A comprehensive framework for comparing transfer learning methods in domain adaptation tasks. Implements NN, PCA, TCA, GFK, TSL, and JDA algorithms with proper implementations based on the original papers.

Overview

This framework reproduces experiments from the JDA (Joint Distribution Adaptation) paper and provides a unified interface for comparing different transfer learning methods.

Paper Abstract

Transfer learning is established as an effective technology in computer vision for leveraging rich labeled data in the source domain to build an accurate classifier for the target domain. However, most prior methods have not simultaneously reduced the difference in both the marginal distribution and conditional distribution between domains. In this paper, we put forward a novel transfer learning approach, referred to as Joint Distribution Adaptation (JDA). Specifically, JDA aims to jointly adapt both the marginal distribution and conditional distribution in a principled dimensionality reduction procedure, and construct new feature representation that is effective and robust for substantial distribution difference.
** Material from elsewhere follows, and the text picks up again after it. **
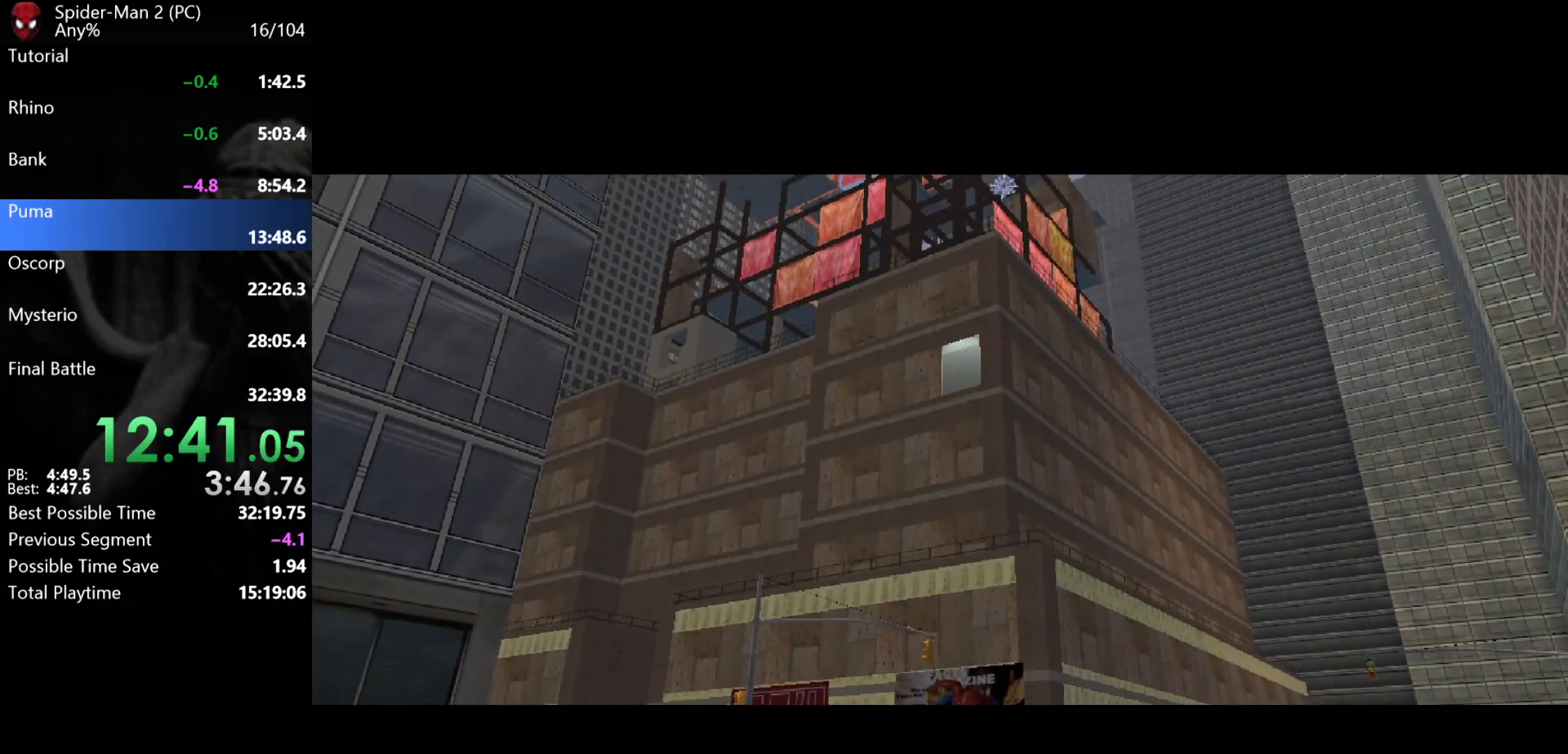
{"keys": ["w"], "mouse": [], "events": []}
Extensive experiments verify that JDA can significantly outperform several state-of-the-art methods on four types of cross-domain image classification problems.

Method Overview

JDA Method

Implemented Methods

Method Full Name Reference
NN Nearest Neighbor Baseline
PCA Principal Component Analysis Baseline
TCA Transfer Component Analysis Pan et al., TNN 2011
GFK Geodesic Flow Kernel Gong et al., CVPR 2012
TSL Transfer Subspace Learning Si et al., TKDE 2010
JDA Joint Distribution Adaptation Long et al., ICCV 2013

Project Structure

jda_project/
├── jda_comparison.py         # Main comparison framework
├── tune_parameters.py        # Parameter tuning and optimization
├── run_experiments.py        # Batch experiment runner
├── fig4_final.py             # Figure 4 generation
├── README.md                 # This file
├── .gitignore                # Git ignore rules
├── Method Introduction.png   # JDA method overview diagram
├── data/                     # Dataset files
│   ├── digit/
│   │   └── MNIST_vs_USPS.mat
│   ├── coil/
│   │   ├── COIL_1.mat
│   │   └── COIL_2.mat
│   ├── pie/
│   │   ├── PIE1.mat
│   │   ├── PIE2.mat
│   │   ├── PIE3.mat
│   │   ├── PIE4.mat
│   │   └── PIE5.mat
│   ├── surf/
│   │   ├── amazon_zscore_SURF_L10.mat
│   │   ├── Caltech10_zscore_SURF_L10.mat
│   │   ├── dslr_zscore_SURF_L10.mat
│   │   └── webcam_zscore_SURF_L10.mat
│   ├── prepared_mnist_usps/  # Preprocessed MNIST-USPS data
│   └── prepared_pie/        # Preprocessed PIE data
└── paper_experiments/        # Paper experiment results and plots

Installation

Using UV (Recommended)

# Clone the repository
git clone https://github.com/caroline1677/COMP7404-Group16-JDA-Reproduction.git
cd COMP7404-Group16-JDA-Reproduction

# Install dependencies with UV
uv sync

# Or install in development mode
uv pip install -e .

Using pip

pip install numpy scipy scikit-learn

Visualization Website

Check out our interactive visualization of JDA results: https://visualization3.vercel.app/

Quick Test

Verify your installation by running a simple test:

python jda_comparison.py --dataset digit --src USPS --tar MNIST

Expected output:

============================================================
Transfer Learning Comparison: USPS -> MNIST
Dataset: digit, Dim: 100, Lambda: 0.1, JDA Iter: 10, TSL Iter: 10
============================================================
| Method | Accuracy | Runtime (s) |
|--------|----------|-------------|
| NN     |   64.44% |       0.123 |
| PCA    |   65.06% |       0.234 |
| GFK    |   31.89% |       0.456 |
| TCA    |   58.11% |       0.789 |
| TSL    |   58.94% |       1.234 |
| JDA    |   72.44% |       2.345 |

Dataset Structure

Place your data files in the following structure:

jda_project/
├── data/
│   ├── digit/
│   │   └── MNIST_vs_USPS.mat
│   ├── coil/
│   │   ├── COIL_1.mat
│   │   └── COIL_2.mat
│   ├── pie/
│   │   ├── PIE1.mat
│   │   ├── PIE2.mat
│   │   ├── PIE3.mat
│   │   ├── PIE4.mat
│   │   └── PIE5.mat
│   └── surf/
│       ├── amazon_zscore_SURF_L10.mat
│       ├── Caltech10_zscore_SURF_L10.mat
│       ├── dslr_zscore_SURF_L10.mat
│       └── webcam_zscore_SURF_L10.mat

Usage

Preset Dataset Mode (Recommended for Standard Datasets)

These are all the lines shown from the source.